İlk mescit olan Kuba mescidinden bu yana cami mimarisi işlev ve estetik açıdan gelişerek ana şeklini Osmanlı döneminde almıştır. Saf düzeninde kıbleye yönelerek ibadet edilen cami yapılarında tüm cemaati kapsayan merkezi bir kubbeyle ibadet alanını örtmek, geleneksel Osmanlı mimarisinde arzulanan bir meseledir. Kubbeye dörtgen planlı bir mekandan geçişte; kemer, kasnak, pandantif ya da yanlara eklenen yarım kubbeler gibi yapısal öğeler kullanılarak yapılara dönemine göre yapı teknolojisinin olanakları yansıtılmıştır. Bugün cami mimarisi yeni tasarımsal yaklaşımlarıyla, sahip olduğu kültürel öğelerinin yorumu veya soyutlayıcı tavrıyla, yeni tasarım çağını yakalamayı hedefliyor. Modern çağda yapılan bu farklı yaklaşım örneklerinden biri olan Sancaklar Cami, insanın iç dünyasında yoğun bir ruhani coşku oluşturma durumuna istinaden, mağara konseptinden yola çıkılarak Mimar Emre Arolat tarafından tasarlanmış ve camiyi yeniden düşündüren bir idrak ve teslimiyet göstergesi oluşturmuştur. Öze-içe dönük, insanın kendisi ve yaratıcısı ile buluştuğu bir mekan olarak tasvir edilen Sancaklar camisi, caminin taşıdığı kültürel ve mimari öğelerinin soyutlayıcı yaklaşımıyla inanç tasavvuruna yeni bir boyut ve bakış açısı kazandırmıştır.

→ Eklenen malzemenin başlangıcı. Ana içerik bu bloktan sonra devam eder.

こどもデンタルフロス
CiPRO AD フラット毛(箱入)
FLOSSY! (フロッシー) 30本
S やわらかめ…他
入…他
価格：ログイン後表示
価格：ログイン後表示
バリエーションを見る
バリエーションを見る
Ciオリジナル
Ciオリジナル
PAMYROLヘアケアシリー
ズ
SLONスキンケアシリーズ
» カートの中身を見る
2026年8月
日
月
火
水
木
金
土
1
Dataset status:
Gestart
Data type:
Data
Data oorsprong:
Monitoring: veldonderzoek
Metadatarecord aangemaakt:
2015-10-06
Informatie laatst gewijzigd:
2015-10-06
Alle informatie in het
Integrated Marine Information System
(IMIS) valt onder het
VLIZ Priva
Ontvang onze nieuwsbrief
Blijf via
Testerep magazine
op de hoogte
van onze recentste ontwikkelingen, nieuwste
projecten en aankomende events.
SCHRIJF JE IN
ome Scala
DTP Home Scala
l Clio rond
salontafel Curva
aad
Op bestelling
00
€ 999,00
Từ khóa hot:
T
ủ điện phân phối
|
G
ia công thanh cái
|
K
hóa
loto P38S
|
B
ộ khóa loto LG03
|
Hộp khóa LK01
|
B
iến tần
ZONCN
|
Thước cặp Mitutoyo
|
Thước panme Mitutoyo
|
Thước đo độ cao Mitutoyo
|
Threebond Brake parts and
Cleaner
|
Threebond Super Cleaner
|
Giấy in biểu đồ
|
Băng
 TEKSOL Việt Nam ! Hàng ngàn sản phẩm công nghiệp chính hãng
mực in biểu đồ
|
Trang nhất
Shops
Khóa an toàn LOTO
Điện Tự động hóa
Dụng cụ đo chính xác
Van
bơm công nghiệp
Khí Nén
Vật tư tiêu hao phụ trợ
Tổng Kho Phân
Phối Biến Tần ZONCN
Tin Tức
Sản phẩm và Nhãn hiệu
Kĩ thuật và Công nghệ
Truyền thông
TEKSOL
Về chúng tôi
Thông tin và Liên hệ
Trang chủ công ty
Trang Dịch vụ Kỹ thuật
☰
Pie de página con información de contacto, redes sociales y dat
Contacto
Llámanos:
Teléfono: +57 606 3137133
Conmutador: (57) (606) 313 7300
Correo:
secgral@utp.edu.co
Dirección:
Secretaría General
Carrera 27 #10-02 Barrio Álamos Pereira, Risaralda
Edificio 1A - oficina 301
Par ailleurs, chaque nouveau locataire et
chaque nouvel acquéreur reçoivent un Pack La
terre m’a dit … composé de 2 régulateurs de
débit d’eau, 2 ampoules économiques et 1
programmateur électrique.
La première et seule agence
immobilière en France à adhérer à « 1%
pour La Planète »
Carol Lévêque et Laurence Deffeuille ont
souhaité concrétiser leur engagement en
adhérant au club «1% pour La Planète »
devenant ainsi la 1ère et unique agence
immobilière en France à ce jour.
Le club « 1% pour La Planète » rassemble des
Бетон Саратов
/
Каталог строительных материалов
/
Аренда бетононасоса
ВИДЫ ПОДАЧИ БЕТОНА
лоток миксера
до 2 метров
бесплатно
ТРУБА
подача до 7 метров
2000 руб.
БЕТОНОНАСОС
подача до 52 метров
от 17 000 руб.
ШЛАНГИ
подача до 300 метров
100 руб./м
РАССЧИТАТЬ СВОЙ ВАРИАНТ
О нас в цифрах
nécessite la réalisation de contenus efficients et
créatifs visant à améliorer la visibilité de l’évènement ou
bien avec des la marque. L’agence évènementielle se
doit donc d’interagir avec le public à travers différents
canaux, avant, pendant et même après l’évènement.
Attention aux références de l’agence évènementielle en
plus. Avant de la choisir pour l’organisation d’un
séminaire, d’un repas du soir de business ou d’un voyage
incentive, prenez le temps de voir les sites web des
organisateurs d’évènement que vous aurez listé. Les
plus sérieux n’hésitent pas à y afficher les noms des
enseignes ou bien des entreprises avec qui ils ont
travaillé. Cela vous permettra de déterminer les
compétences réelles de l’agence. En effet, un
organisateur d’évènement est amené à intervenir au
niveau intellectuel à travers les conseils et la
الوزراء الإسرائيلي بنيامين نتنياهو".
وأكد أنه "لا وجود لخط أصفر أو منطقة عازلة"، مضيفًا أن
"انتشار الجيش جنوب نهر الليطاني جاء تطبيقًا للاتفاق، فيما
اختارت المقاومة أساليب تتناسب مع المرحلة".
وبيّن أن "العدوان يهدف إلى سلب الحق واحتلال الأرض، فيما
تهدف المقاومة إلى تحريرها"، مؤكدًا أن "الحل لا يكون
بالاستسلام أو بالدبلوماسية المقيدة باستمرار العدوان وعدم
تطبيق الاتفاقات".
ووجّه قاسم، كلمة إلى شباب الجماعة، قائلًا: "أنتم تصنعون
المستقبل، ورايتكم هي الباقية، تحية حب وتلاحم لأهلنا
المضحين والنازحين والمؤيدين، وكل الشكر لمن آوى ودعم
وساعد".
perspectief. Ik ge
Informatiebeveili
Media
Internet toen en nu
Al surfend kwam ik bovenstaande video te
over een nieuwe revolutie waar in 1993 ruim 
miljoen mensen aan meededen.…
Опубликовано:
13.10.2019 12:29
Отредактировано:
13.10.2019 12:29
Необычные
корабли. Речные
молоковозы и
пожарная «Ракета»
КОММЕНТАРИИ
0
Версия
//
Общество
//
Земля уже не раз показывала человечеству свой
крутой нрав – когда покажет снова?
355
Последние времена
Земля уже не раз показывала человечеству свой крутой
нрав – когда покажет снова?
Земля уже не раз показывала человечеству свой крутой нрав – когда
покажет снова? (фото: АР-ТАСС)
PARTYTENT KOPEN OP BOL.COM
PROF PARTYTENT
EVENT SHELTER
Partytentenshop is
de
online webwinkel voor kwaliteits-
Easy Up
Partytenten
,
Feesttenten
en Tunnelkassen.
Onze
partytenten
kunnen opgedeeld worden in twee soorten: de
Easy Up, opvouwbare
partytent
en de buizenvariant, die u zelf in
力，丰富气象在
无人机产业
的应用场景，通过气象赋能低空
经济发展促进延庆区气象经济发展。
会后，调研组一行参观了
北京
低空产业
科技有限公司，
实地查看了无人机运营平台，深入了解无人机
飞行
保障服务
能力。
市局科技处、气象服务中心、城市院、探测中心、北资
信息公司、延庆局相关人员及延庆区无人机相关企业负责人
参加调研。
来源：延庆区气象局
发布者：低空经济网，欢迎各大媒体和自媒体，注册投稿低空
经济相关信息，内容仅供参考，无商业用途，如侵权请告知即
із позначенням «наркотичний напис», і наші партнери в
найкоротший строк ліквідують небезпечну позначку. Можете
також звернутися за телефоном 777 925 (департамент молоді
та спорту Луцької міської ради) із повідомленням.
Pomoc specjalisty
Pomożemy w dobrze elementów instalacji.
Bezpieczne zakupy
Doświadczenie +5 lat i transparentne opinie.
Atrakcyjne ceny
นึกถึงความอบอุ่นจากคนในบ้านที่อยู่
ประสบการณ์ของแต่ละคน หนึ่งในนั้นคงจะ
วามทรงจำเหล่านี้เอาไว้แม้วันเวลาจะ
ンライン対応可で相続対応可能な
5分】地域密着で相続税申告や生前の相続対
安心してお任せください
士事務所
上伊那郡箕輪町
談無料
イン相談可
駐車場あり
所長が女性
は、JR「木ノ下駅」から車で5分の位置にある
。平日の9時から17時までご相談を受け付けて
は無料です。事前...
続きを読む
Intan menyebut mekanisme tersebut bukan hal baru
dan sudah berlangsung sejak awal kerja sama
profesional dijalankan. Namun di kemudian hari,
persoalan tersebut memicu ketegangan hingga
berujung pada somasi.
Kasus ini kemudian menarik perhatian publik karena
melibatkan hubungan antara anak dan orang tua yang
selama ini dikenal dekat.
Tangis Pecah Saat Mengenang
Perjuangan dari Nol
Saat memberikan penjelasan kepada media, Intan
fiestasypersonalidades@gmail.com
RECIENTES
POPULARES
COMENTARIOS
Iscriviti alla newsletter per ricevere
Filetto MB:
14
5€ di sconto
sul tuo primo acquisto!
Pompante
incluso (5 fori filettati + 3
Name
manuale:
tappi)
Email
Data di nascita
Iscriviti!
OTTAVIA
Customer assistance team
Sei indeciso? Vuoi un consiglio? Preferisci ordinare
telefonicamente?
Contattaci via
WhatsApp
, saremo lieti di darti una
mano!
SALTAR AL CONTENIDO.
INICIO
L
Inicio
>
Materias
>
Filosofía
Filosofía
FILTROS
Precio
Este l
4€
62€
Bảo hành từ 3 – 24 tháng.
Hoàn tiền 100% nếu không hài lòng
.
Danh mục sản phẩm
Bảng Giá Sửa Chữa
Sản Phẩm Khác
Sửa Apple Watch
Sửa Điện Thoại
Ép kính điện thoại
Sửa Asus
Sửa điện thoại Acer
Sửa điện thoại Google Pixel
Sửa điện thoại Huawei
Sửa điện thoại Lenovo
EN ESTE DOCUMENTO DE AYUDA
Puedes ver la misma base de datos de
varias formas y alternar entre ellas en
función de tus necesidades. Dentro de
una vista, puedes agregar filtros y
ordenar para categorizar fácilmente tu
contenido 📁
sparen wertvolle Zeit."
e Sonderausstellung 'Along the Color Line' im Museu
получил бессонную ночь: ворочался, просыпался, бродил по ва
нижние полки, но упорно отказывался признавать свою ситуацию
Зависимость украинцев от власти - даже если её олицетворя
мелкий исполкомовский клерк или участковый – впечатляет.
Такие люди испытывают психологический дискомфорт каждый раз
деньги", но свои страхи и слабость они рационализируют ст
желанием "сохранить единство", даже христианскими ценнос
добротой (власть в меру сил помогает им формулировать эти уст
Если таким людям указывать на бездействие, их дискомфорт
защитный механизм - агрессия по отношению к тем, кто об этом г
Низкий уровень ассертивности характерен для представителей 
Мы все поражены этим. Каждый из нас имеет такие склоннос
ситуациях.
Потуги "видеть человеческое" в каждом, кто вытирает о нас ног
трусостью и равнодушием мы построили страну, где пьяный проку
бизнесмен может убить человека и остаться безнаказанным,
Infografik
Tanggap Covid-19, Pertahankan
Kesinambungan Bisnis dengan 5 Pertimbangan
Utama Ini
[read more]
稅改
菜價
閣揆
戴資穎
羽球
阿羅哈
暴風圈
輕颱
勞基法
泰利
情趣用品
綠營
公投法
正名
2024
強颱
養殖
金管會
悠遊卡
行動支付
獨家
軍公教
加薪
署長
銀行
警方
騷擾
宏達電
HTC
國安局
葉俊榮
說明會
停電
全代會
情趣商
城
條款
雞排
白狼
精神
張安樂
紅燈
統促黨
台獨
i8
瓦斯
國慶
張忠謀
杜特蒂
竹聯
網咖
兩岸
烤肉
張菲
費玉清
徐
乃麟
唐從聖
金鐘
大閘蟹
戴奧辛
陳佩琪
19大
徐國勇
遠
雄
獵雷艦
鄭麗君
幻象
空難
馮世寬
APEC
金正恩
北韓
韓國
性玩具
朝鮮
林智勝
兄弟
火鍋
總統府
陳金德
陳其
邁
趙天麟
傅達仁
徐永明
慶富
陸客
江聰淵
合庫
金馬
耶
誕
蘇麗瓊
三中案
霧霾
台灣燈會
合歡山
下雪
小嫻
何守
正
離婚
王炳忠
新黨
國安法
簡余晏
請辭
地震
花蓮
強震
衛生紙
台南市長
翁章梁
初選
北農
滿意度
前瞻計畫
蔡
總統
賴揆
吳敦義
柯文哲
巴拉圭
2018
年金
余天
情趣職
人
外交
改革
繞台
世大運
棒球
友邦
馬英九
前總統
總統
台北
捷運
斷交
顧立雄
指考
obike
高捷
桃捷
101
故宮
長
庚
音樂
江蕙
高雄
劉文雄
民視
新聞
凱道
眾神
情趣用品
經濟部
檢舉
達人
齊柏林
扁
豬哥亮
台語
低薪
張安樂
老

İlk mescitten modern döneme değişen mimari yaklaşım bir yanıyla gelişirken bir yanıyla toplumsal algı ve kullanışta farklılaşmıştır. Kaybedilen bu algı ve ihtiyacın yeniden kazandırılması ile, sadece inanç değil aynı zamanda sosyal ve kamusal gerekliliklerinin toplamı, camiyi özünde teşkil ettiği manaya, işleve yönlendirecek ve yeniden canlanacaktır.Camiler taşıdıkları bu şekli lisan ile mimari bir ayna olarak toplumdaki rolünü geri kazanmalı ve tekrar yer bulmalıdırlar.